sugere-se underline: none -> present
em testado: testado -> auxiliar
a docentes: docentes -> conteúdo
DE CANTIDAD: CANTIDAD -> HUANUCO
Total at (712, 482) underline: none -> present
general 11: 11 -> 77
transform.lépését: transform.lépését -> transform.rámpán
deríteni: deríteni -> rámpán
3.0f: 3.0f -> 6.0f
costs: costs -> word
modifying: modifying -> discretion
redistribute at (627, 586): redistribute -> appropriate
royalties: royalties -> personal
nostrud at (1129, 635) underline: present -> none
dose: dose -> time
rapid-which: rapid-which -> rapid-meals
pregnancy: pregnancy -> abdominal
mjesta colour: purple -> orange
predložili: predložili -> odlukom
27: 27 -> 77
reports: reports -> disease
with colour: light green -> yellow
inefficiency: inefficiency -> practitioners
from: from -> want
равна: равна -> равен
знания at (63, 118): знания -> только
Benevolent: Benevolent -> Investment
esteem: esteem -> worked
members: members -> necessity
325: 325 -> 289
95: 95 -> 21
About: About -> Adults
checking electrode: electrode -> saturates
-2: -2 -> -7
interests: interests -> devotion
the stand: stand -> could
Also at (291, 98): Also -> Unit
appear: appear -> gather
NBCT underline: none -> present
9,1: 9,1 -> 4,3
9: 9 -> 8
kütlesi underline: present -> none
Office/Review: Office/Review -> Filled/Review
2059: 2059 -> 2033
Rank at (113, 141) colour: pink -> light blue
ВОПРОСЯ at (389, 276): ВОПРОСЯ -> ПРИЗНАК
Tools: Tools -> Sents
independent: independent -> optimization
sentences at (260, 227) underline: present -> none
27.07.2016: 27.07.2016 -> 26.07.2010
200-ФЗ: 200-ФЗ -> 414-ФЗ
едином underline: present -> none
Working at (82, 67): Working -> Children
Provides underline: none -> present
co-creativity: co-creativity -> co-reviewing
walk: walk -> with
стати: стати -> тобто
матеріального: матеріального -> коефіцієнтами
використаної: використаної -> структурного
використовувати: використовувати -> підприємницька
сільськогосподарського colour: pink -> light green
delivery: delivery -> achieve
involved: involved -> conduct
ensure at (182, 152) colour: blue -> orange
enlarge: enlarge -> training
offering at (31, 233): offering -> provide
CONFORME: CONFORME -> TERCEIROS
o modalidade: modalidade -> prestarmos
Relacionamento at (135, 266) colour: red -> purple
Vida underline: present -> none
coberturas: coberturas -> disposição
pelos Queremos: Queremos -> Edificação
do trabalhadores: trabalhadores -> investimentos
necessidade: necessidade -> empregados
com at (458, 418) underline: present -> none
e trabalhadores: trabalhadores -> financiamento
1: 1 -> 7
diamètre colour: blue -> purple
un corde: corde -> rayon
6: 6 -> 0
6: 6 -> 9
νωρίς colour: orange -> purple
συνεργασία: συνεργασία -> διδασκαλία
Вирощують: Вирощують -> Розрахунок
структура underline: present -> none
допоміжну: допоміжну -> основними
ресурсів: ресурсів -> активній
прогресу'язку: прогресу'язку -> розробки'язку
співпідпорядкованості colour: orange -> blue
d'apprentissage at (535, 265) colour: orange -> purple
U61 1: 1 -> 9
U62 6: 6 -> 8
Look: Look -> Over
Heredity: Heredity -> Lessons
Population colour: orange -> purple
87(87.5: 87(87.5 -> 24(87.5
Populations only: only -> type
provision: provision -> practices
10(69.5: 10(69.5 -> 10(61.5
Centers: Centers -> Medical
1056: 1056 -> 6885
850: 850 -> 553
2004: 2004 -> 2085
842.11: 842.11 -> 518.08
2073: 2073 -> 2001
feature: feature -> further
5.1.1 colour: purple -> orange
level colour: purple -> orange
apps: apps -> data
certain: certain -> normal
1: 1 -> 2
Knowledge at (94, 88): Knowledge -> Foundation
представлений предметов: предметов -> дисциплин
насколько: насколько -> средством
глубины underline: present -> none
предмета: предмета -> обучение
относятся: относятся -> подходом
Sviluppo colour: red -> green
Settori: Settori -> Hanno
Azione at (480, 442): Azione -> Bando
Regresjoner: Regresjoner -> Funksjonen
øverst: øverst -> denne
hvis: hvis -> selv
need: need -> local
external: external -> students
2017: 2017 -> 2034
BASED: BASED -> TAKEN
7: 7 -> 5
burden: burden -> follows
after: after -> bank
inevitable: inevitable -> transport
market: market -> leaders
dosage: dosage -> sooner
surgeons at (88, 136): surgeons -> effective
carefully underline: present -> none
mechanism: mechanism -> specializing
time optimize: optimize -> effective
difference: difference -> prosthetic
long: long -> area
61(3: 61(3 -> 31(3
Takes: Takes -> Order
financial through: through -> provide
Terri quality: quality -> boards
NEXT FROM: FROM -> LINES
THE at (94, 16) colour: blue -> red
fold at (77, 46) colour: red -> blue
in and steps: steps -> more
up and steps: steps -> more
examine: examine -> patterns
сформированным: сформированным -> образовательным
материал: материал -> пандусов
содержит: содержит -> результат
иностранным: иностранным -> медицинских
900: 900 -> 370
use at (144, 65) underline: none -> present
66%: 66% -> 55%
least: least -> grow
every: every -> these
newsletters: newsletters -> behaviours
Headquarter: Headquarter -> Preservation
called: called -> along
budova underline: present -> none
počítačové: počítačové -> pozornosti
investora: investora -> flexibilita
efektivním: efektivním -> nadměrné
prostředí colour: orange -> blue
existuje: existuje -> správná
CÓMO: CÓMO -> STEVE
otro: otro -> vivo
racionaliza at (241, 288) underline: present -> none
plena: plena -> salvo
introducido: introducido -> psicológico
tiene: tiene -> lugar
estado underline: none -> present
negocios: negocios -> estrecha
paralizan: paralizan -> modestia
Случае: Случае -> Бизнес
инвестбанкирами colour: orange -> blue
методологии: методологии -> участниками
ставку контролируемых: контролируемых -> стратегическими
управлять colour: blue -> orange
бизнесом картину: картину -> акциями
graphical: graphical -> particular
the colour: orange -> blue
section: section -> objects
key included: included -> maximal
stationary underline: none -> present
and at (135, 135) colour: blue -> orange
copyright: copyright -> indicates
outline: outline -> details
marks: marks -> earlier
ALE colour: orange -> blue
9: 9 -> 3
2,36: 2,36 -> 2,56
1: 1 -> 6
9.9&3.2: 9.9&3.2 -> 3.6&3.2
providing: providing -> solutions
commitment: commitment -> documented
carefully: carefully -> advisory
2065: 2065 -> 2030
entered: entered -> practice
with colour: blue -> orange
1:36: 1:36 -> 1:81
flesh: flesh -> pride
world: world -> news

■ ■ ■

Do this – Please rewrite all of the items above, switching "colour" to "color" wherever it occurs and leaving everything else unchanged.

Expected answer –
sugere-se underline: none -> present
em testado: testado -> auxiliar
a docentes: docentes -> conteúdo
DE CANTIDAD: CANTIDAD -> HUANUCO
Total at (712, 482) underline: none -> present
general 11: 11 -> 77
transform.lépését: transform.lépését -> transform.rámpán
deríteni: deríteni -> rámpán
3.0f: 3.0f -> 6.0f
costs: costs -> word
modifying: modifying -> discretion
redistribute at (627, 586): redistribute -> appropriate
royalties: royalties -> personal
nostrud at (1129, 635) underline: present -> none
dose: dose -> time
rapid-which: rapid-which -> rapid-meals
pregnancy: pregnancy -> abdominal
mjesta color: purple -> orange
predložili: predložili -> odlukom
27: 27 -> 77
reports: reports -> disease
with color: light green -> yellow
inefficiency: inefficiency -> practitioners
from: from -> want
равна: равна -> равен
знания at (63, 118): знания -> только
Benevolent: Benevolent -> Investment
esteem: esteem -> worked
members: members -> necessity
325: 325 -> 289
95: 95 -> 21
About: About -> Adults
checking electrode: electrode -> saturates
-2: -2 -> -7
interests: interests -> devotion
the stand: stand -> could
Also at (291, 98): Also -> Unit
appear: appear -> gather
NBCT underline: none -> present
9,1: 9,1 -> 4,3
9: 9 -> 8
kütlesi underline: present -> none
Office/Review: Office/Review -> Filled/Review
2059: 2059 -> 2033
Rank at (113, 141) color: pink -> light blue
ВОПРОСЯ at (389, 276): ВОПРОСЯ -> ПРИЗНАК
Tools: Tools -> Sents
independent: independent -> optimization
sentences at (260, 227) underline: present -> none
27.07.2016: 27.07.2016 -> 26.07.2010
200-ФЗ: 200-ФЗ -> 414-ФЗ
едином underline: present -> none
Working at (82, 67): Working -> Children
Provides underline: none -> present
co-creativity: co-creativity -> co-reviewing
walk: walk -> with
стати: стати -> тобто
матеріального: матеріального -> коефіцієнтами
використаної: використаної -> структурного
використовувати: використовувати -> підприємницька
сільськогосподарського color: pink -> light green
delivery: delivery -> achieve
involved: involved -> conduct
ensure at (182, 152) color: blue -> orange
enlarge: enlarge -> training
offering at (31, 233): offering -> provide
CONFORME: CONFORME -> TERCEIROS
o modalidade: modalidade -> prestarmos
Relacionamento at (135, 266) color: red -> purple
Vida underline: present -> none
coberturas: coberturas -> disposição
pelos Queremos: Queremos -> Edificação
do trabalhadores: trabalhadores -> investimentos
necessidade: necessidade -> empregados
com at (458, 418) underline: present -> none
e trabalhadores: trabalhadores -> financiamento
1: 1 -> 7
diamètre color: blue -> purple
un corde: corde -> rayon
6: 6 -> 0
6: 6 -> 9
νωρίς color: orange -> purple
συνεργασία: συνεργασία -> διδασκαλία
Вирощують: Вирощують -> Розрахунок
структура underline: present -> none
допоміжну: допоміжну -> основними
ресурсів: ресурсів -> активній
прогресу'язку: прогресу'язку -> розробки'язку
співпідпорядкованості color: orange -> blue
d'apprentissage at (535, 265) color: orange -> purple
U61 1: 1 -> 9
U62 6: 6 -> 8
Look: Look -> Over
Heredity: Heredity -> Lessons
Population color: orange -> purple
87(87.5: 87(87.5 -> 24(87.5
Populations only: only -> type
provision: provision -> practices
10(69.5: 10(69.5 -> 10(61.5
Centers: Centers -> Medical
1056: 1056 -> 6885
850: 850 -> 553
2004: 2004 -> 2085
842.11: 842.11 -> 518.08
2073: 2073 -> 2001
feature: feature -> further
5.1.1 color: purple -> orange
level color: purple -> orange
apps: apps -> data
certain: certain -> normal
1: 1 -> 2
Knowledge at (94, 88): Knowledge -> Foundation
представлений предметов: предметов -> дисциплин
насколько: насколько -> средством
глубины underline: present -> none
предмета: предмета -> обучение
относятся: относятся -> подходом
Sviluppo color: red -> green
Settori: Settori -> Hanno
Azione at (480, 442): Azione -> Bando
Regresjoner: Regresjoner -> Funksjonen
øverst: øverst -> denne
hvis: hvis -> selv
need: need -> local
external: external -> students
2017: 2017 -> 2034
BASED: BASED -> TAKEN
7: 7 -> 5
burden: burden -> follows
after: after -> bank
inevitable: inevitable -> transport
market: market -> leaders
dosage: dosage -> sooner
surgeons at (88, 136): surgeons -> effective
carefully underline: present -> none
mechanism: mechanism -> specializing
time optimize: optimize -> effective
difference: difference -> prosthetic
long: long -> area
61(3: 61(3 -> 31(3
Takes: Takes -> Order
financial through: through -> provide
Terri quality: quality -> boards
NEXT FROM: FROM -> LINES
THE at (94, 16) color: blue -> red
fold at (77, 46) color: red -> blue
in and steps: steps -> more
up and steps: steps -> more
examine: examine -> patterns
сформированным: сформированным -> образовательным
материал: материал -> пандусов
содержит: содержит -> результат
иностранным: иностранным -> медицинских
900: 900 -> 370
use at (144, 65) underline: none -> present
66%: 66% -> 55%
least: least -> grow
every: every -> these
newsletters: newsletters -> behaviours
Headquarter: Headquarter -> Preservation
called: called -> along
budova underline: present -> none
počítačové: počítačové -> pozornosti
investora: investora -> flexibilita
efektivním: efektivním -> nadměrné
prostředí color: orange -> blue
existuje: existuje -> správná
CÓMO: CÓMO -> STEVE
otro: otro -> vivo
racionaliza at (241, 288) underline: present -> none
plena: plena -> salvo
introducido: introducido -> psicológico
tiene: tiene -> lugar
estado underline: none -> present
negocios: negocios -> estrecha
paralizan: paralizan -> modestia
Случае: Случае -> Бизнес
инвестбанкирами color: orange -> blue
методологии: методологии -> участниками
ставку контролируемых: контролируемых -> стратегическими
управлять color: blue -> orange
бизнесом картину: картину -> акциями
graphical: graphical -> particular
the color: orange -> blue
section: section -> objects
key included: included -> maximal
stationary underline: none -> present
and at (135, 135) color: blue -> orange
copyright: copyright -> indicates
outline: outline -> details
marks: marks -> earlier
ALE color: orange -> blue
9: 9 -> 3
2,36: 2,36 -> 2,56
1: 1 -> 6
9.9&3.2: 9.9&3.2 -> 3.6&3.2
providing: providing -> solutions
commitment: commitment -> documented
carefully: carefully -> advisory
2065: 2065 -> 2030
entered: entered -> practice
with color: blue -> orange
1:36: 1:36 -> 1:81
flesh: flesh -> pride
world: world -> news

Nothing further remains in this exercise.